FRAGA: I agree with that.
FRENKEL: You know, fundamentally, I think that there is a complete consensus that a system that has more capital, more liquidity, less leverage is a more robust system than the opposite. And that's really the key issue. And then comes questions about incentives and all the rest, which are very well understood and known.
But we need also to be aware that — and that's on both sides of the Atlantic — there are a lot of populist sentiments that do not recognize the importance of a well-functioning financial system. It's people — the man in the street does not really fully recognize what's the meaning of oil on the wheels.
So it is part of the leadership that must make sure that people understand that this is a very extremely important thing and, during a recession, there is nothing more tempting than to say this is the villain and now we know why you are unemployed. That's a very dangerous overshooting.
But having said all of that, let's not forget the basics. The basics is more capital, more liquidity, less leverage, and proper behavior.
ALTMAN: One more question? Yes, sir.
QUESTION: Hi, Joe Kronsberg, Cyrus Capital. Given the potential end to the commodity super-cycle and sort of what that's caused in terms of volatility towards the down — to the downside on commodities, how does that impact the monetary tools that the central banks have, I guess particularly those that are export-driven commodities, but also — or export-driven economies, but also those that are import-driven, as well?

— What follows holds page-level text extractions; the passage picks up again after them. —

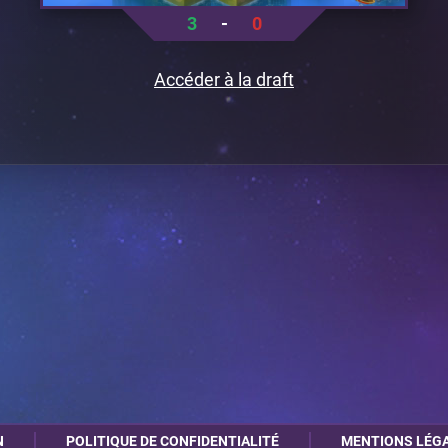
3
-
0
Accéder à la draft
N
POLITIQUE DE CONFIDENTIALITÉ
MENTIONS LÉG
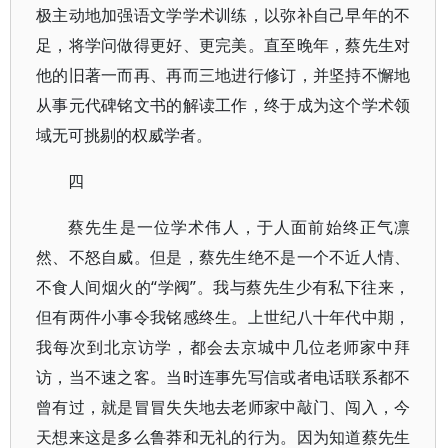
极主动地加强语文学学术训练，以弥补自己早年的不
足，将学问做得更好、更完美。直至晚年，蔡先生对
他的旧著一而再、再而三地进行修订，并坚持不懈地
从事元代碑铭文书的解读工作，终于成为这个学术领
域无可挑剔的权威学者。
四
蔡先生是一位学术伟人，于人面前始终正气凛
然、不怒自威。但是，蔡先生绝不是一个不近人情、
不食人间烟火的“学阀”。我与蔡先生少有私下往来，
但有两件小事令我铭感终生。上世纪八十年代中期，
我每次到北京访学，都会去京城中几位老师家中拜
访，当不速之客。当时连事先写信或者电话联系都不
曾有过，就是冒冒失失地去老师家中敲门、闯入，今
天想来这是多么鲁莽和无礼的行为。因为知道蔡先生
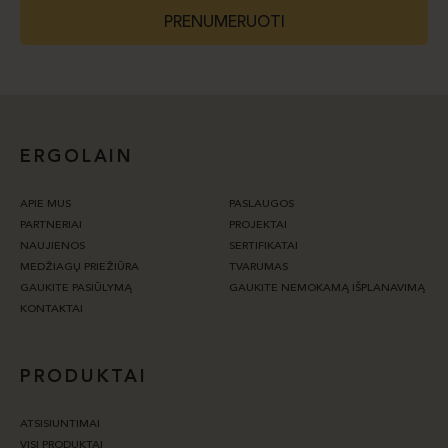
PRENUMERUOTI
ERGOLAIN
APIE MUS
PASLAUGOS
PARTNERIAI
PROJEKTAI
NAUJIENOS
SERTIFIKATAI
MEDŽIAGŲ PRIEŽIŪRA
TVARUMAS
GAUKITE PASIŪLYMĄ
GAUKITE NEMOKAMĄ IŠPLANAVIMĄ
KONTAKTAI
PRODUKTAI
ATSISIUNTIMAI
VISI PRODUKTAI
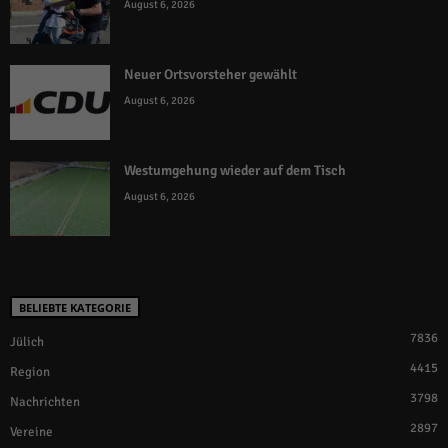
August 6, 2026
Neuer Ortsvorsteher gewählt
August 6, 2026
Westumgehung wieder auf dem Tisch
August 6, 2026
BELIEBTE KATEGORIE
7836
Jülich
4415
Region
3798
Nachrichten
2897
Vereine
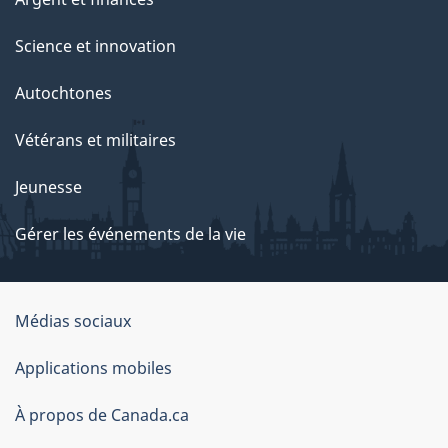
Science et innovation
Autochtones
Vétérans et militaires
Jeunesse
Gérer les événements de la vie
Organisation
Médias sociaux
du
Applications mobiles
gouvernement
du
À propos de Canada.ca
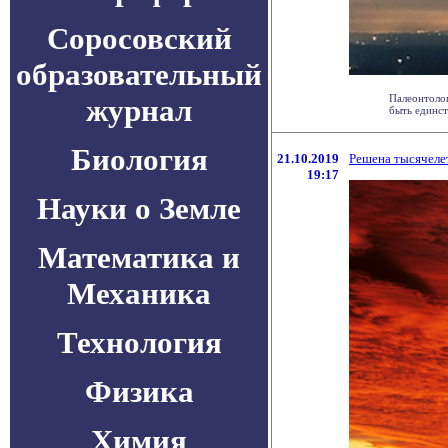
Соросовский
образовательный
Палеонтолог
журнал
быть единст
Биология
21.10.2019
Решена тысячелет
19:17
Науки о Земле
Математика и
Механика
Технология
Физика
Химия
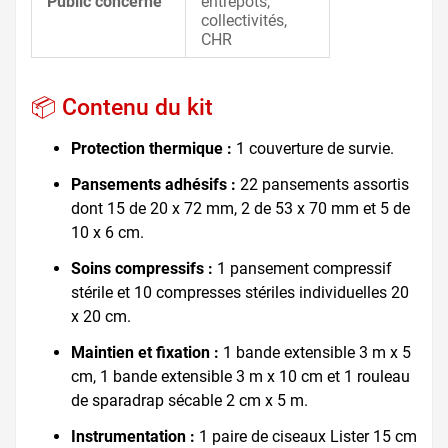
Public concerné
entrepôts,
collectivités,
CHR
📦 Contenu du kit
Protection thermique :
1 couverture de survie.
Pansements adhésifs :
22 pansements assortis
dont 15 de 20 x 72 mm, 2 de 53 x 70 mm et 5 de
10 x 6 cm.
Soins compressifs :
1 pansement compressif
stérile et 10 compresses stériles individuelles 20
x 20 cm.
Maintien et fixation :
1 bande extensible 3 m x 5
cm, 1 bande extensible 3 m x 10 cm et 1 rouleau
de sparadrap sécable 2 cm x 5 m.
Instrumentation :
1 paire de ciseaux Lister 15 cm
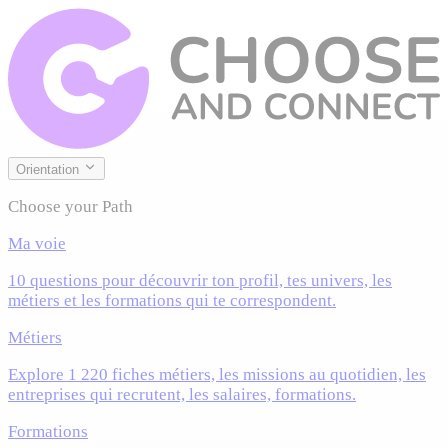
Orientation
Choose your Path
Ma voie
10 questions pour découvrir ton profil, tes univers, les
métiers et les formations qui te correspondent.
Métiers
Explore 1 220 fiches métiers, les missions au quotidien, les
entreprises qui recrutent, les salaires, formations.
Formations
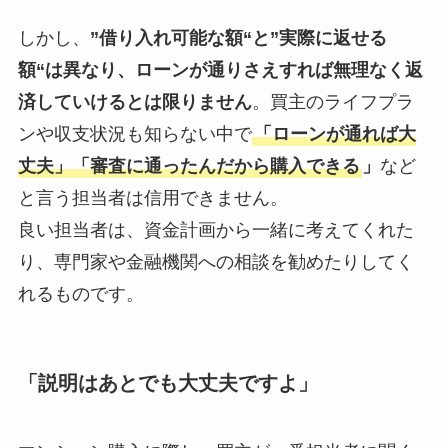
しかし、
”借り入れ可能な額“と”実際に返せる
額“は
異なり、ローンが通りさえすれば無理なく返
済していけるとは限りません
。買主のライフプラ
ンや収支状況も知らない中で
「ローンが通れば大
丈夫」「審査に通ったんだから購入できる
」
など
と言う担当者は信用できません。
良い担当者は、資金計画から一緒に考えてくれた
り、専門家や金融機関への相談を勧めたりしてく
れるもの
です。
「説明はあとでも大丈夫ですよ」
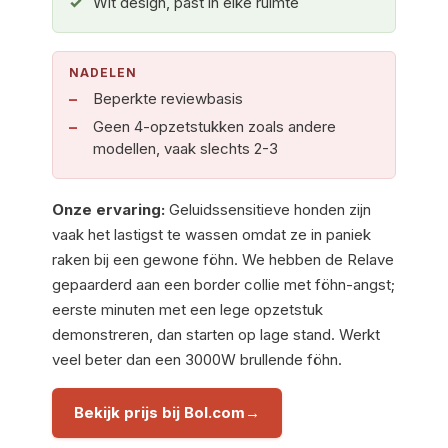
Wit design, past in elke ruimte
NADELEN
Beperkte reviewbasis
Geen 4-opzetstukken zoals andere
modellen, vaak slechts 2-3
Onze ervaring:
Geluidssensitieve honden zijn
vaak het lastigst te wassen omdat ze in paniek
raken bij een gewone föhn. We hebben de Relave
gepaarderd aan een border collie met föhn-angst;
eerste minuten met een lege opzetstuk
demonstreren, dan starten op lage stand. Werkt
veel beter dan een 3000W brullende föhn.
Bekijk prijs bij Bol.com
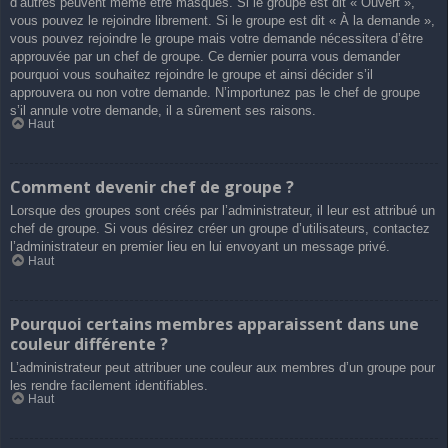
d’autres peuvent même être masqués. Si le groupe est dit « Ouvert »,
vous pouvez le rejoindre librement. Si le groupe est dit « À la demande »,
vous pouvez rejoindre le groupe mais votre demande nécessitera d’être
approuvée par un chef de groupe. Ce dernier pourra vous demander
pourquoi vous souhaitez rejoindre le groupe et ainsi décider s’il
approuvera ou non votre demande. N’importunez pas le chef de groupe
s’il annule votre demande, il a sûrement ses raisons.
Haut
Comment devenir chef de groupe ?
Lorsque des groupes sont créés par l’administrateur, il leur est attribué un
chef de groupe. Si vous désirez créer un groupe d’utilisateurs, contactez
l’administrateur en premier lieu en lui envoyant un message privé.
Haut
Pourquoi certains membres apparaissent dans une
couleur différente ?
L’administrateur peut attribuer une couleur aux membres d’un groupe pour
les rendre facilement identifiables.
Haut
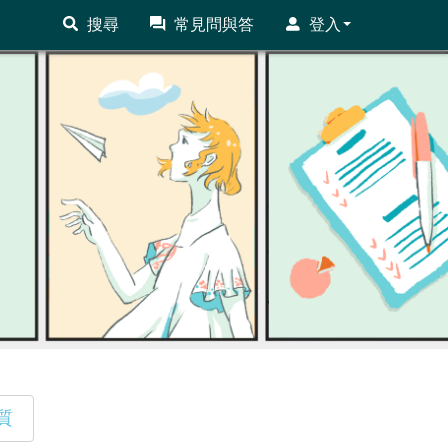
搜尋
常見問與答
登入
質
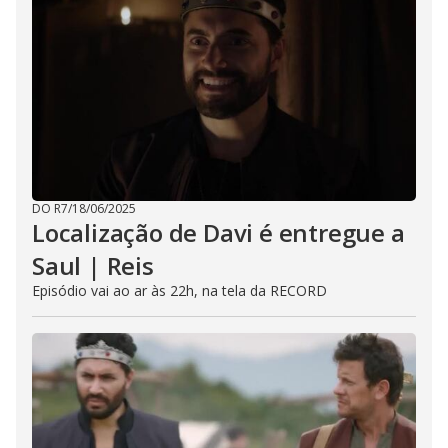
DO R7
/
18/06/2025
Localização de Davi é entregue a
Saul | Reis
Episódio vai ao ar às 22h, na tela da RECORD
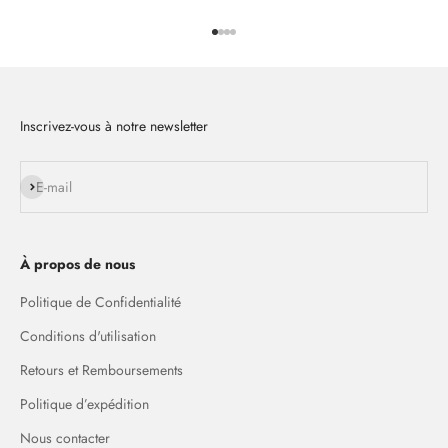
Aller à l'élément 1
Aller à l'élément 2
Aller à l'élément 3
Aller à l'élément 4
Inscrivez-vous à notre newsletter
S'inscrire
E-mail
À
propos de nous
Politique de Confidentialité
Conditions d'utilisation
Retours et Remboursements
Politique d’expédition
Nous contacter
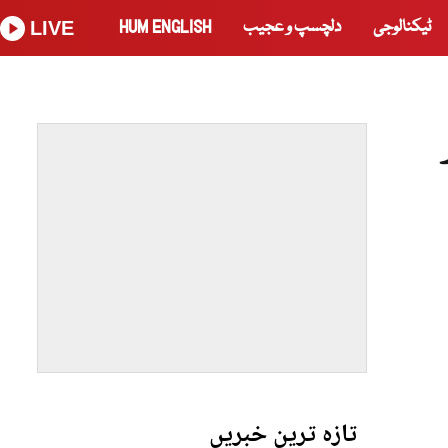
ٹیکنالوجی
دلچسپ و عجیب
HUM ENGLISH
LIVE
تازہ ترین خبریں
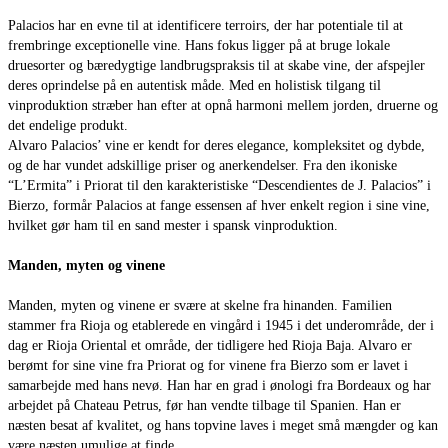
Palacios har en evne til at identificere terroirs, der har potentiale til at
frembringe exceptionelle vine. Hans fokus ligger på at bruge lokale
druesorter og bæredygtige landbrugspraksis til at skabe vine, der afspejler
deres oprindelse på en autentisk måde. Med en holistisk tilgang til
vinproduktion stræber han efter at opnå harmoni mellem jorden, druerne og
det endelige produkt.
Alvaro Palacios’ vine er kendt for deres elegance, kompleksitet og dybde,
og de har vundet adskillige priser og anerkendelser. Fra den ikoniske
“L’Ermita” i Priorat til den karakteristiske “Descendientes de J. Palacios” i
Bierzo, formår Palacios at fange essensen af hver enkelt region i sine vine,
hvilket gør ham til en sand mester i spansk vinproduktion.
Manden, myten og vinene
Manden, myten og vinene er svære at skelne fra hinanden. Familien
stammer fra Rioja og etablerede en vingård i 1945 i det underområde, der i
dag er Rioja Oriental et område, der tidligere hed Rioja Baja. Alvaro er
berømt for sine vine fra Priorat og for vinene fra Bierzo som er lavet i
samarbejde med hans nevø. Han har en grad i ønologi fra Bordeaux og har
arbejdet på Chateau Petrus, før han vendte tilbage til Spanien. Han er
næsten besat af kvalitet, og hans topvine laves i meget små mængder og kan
være næsten umulige at finde.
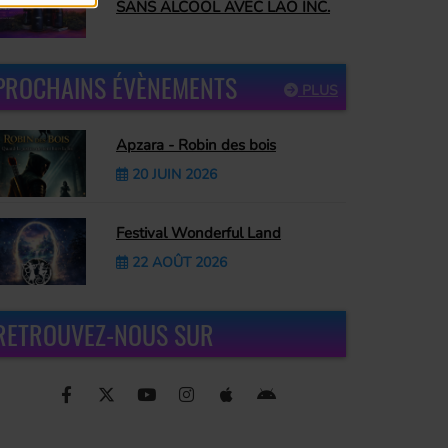
SANS ALCOOL AVEC LAO INC.
PROCHAINS ÉVÈNEMENTS
PLUS
Apzara - Robin des bois
20 JUIN 2026
Festival Wonderful Land
22 AOÛT 2026
RETROUVEZ-NOUS SUR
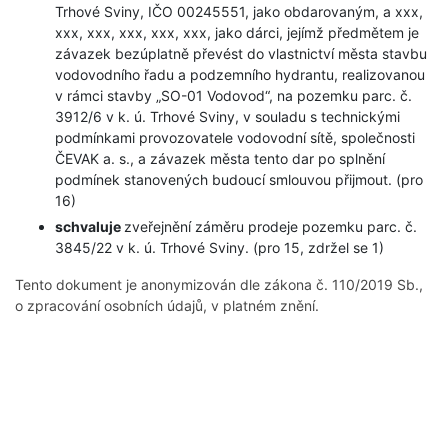
Trhové Sviny, IČO 00245551, jako obdarovaným, a xxx,
xxx, xxx, xxx, xxx, xxx, jako dárci, jejímž předmětem je
závazek bezúplatně převést do vlastnictví města stavbu
vodovodního řadu a podzemního hydrantu, realizovanou
v rámci stavby „SO-01 Vodovod“, na pozemku parc. č.
3912/6 v k. ú. Trhové Sviny, v souladu s technickými
podmínkami provozovatele vodovodní sítě, společnosti
ČEVAK a. s., a závazek města tento dar po splnění
podmínek stanovených budoucí smlouvou přijmout. (pro
16)
schvaluje
zveřejnění záměru prodeje pozemku parc. č.
3845/22 v k. ú. Trhové Sviny. (pro 15, zdržel se 1)
Tento dokument je anonymizován dle zákona č. 110/2019 Sb.,
o zpracování osobních údajů, v platném znění.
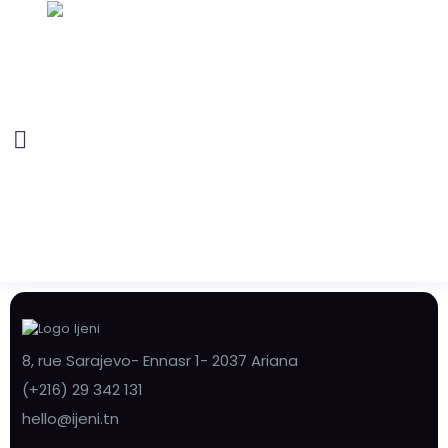
8, rue Sarajevo- Ennasr 1- 2037 Ariana
(+216) 29 342 131
hello@ijeni.tn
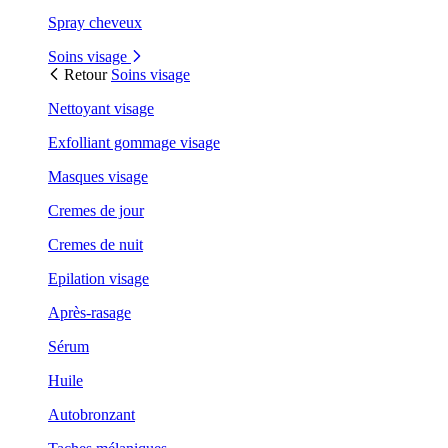
Spray cheveux
Soins visage
Retour
Soins visage
Nettoyant visage
Exfolliant gommage visage
Masques visage
Cremes de jour
Cremes de nuit
Epilation visage
Après-rasage
Sérum
Huile
Autobronzant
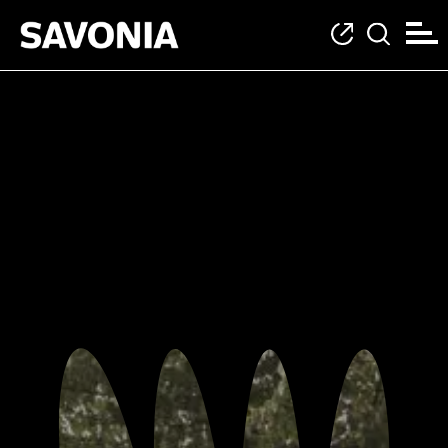
Uutiset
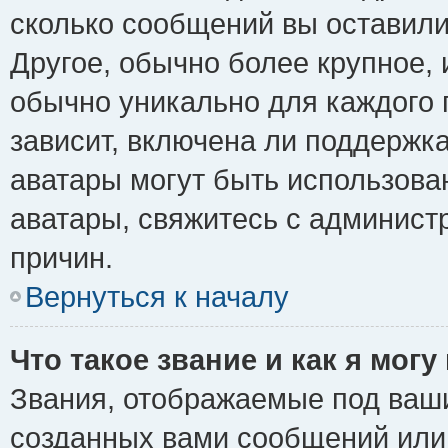
сколько сообщений вы оставили
Другое, обычно более крупное, 
обычно уникально для каждого 
зависит, включена ли поддержка 
аватары могут быть использова
аватары, свяжитесь с админис
причин.
Вернуться к началу
Что такое звание и как я могу
Звания, отображаемые под ваш
созданных вами сообщений ил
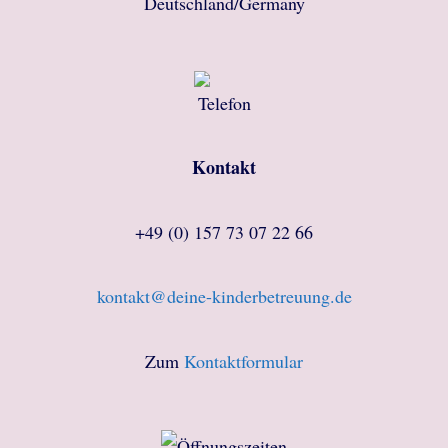
Deutschland/Germany
Kontakt
+49 (0) 157 73 07 22 66
kontakt@deine-kinderbetreuung.de
Zum
Kontaktformular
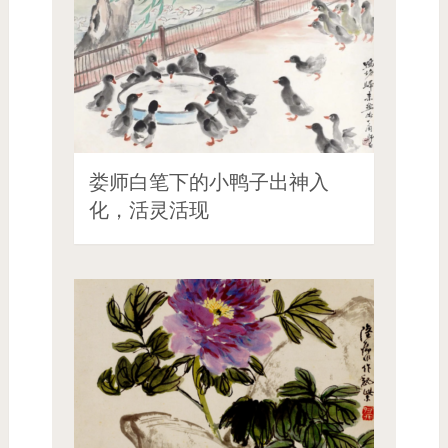
娄师白笔下的小鸭子出神入
化，活灵活现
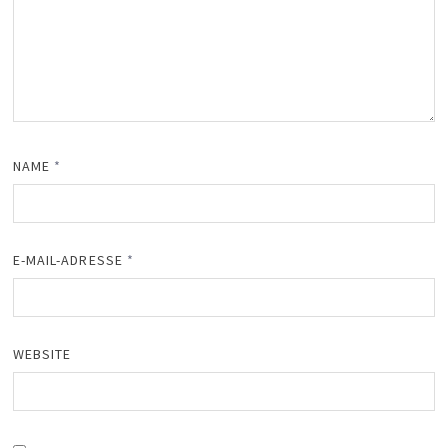
NAME
*
E-MAIL-ADRESSE
*
WEBSITE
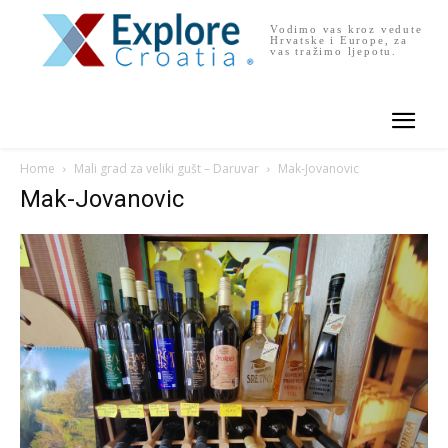
Vodimo vas kroz vedute
Hrvatske i Europe, za
vas tražimo ljepotu.
Home
Mali grad za veliki gušt – Daruvar
Mak-Jovanovic
Mak-Jovanovic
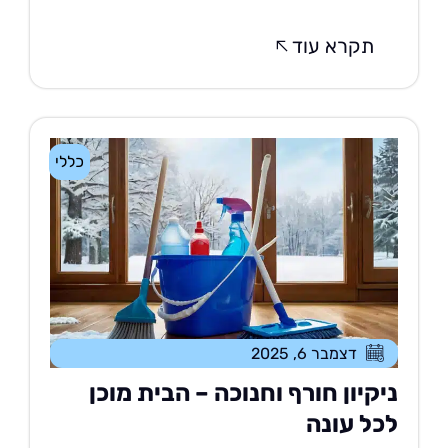
תקרא עוד
כללי
דצמבר 6, 2025
יקיון חורף וחנוכה – הבית מוכן
כל עונה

ALTMAN: Arminio, do you want to take that?
FRAGA: If you have — if you're exposed to that and you have a fixed exchange rate, watch out. You know, I think here what the key tool is to have the exchange rate flexibility and hopefully also to — if you're, say, a country like Chile or some — or some of the oil-producing countries, to have some sort of long-term planning, some sort of fund where you can at least smooth some of these fluctuations, I don't see any way around it. And it's more the exchange rate than, say, interest rates as a tool. If you have that, then you do the best you can. But it is an issue. The standard tools apply. Just the problem is more complicated, I think.
ALTMAN: Well, I'd like to thank our panelists for participating today and making the time to do this. I'd also like to thank Steve Freidheim for his generosity in making this symposium today possible. Thank you, Steve. And thanks to all of you today for participating. We're adjourned.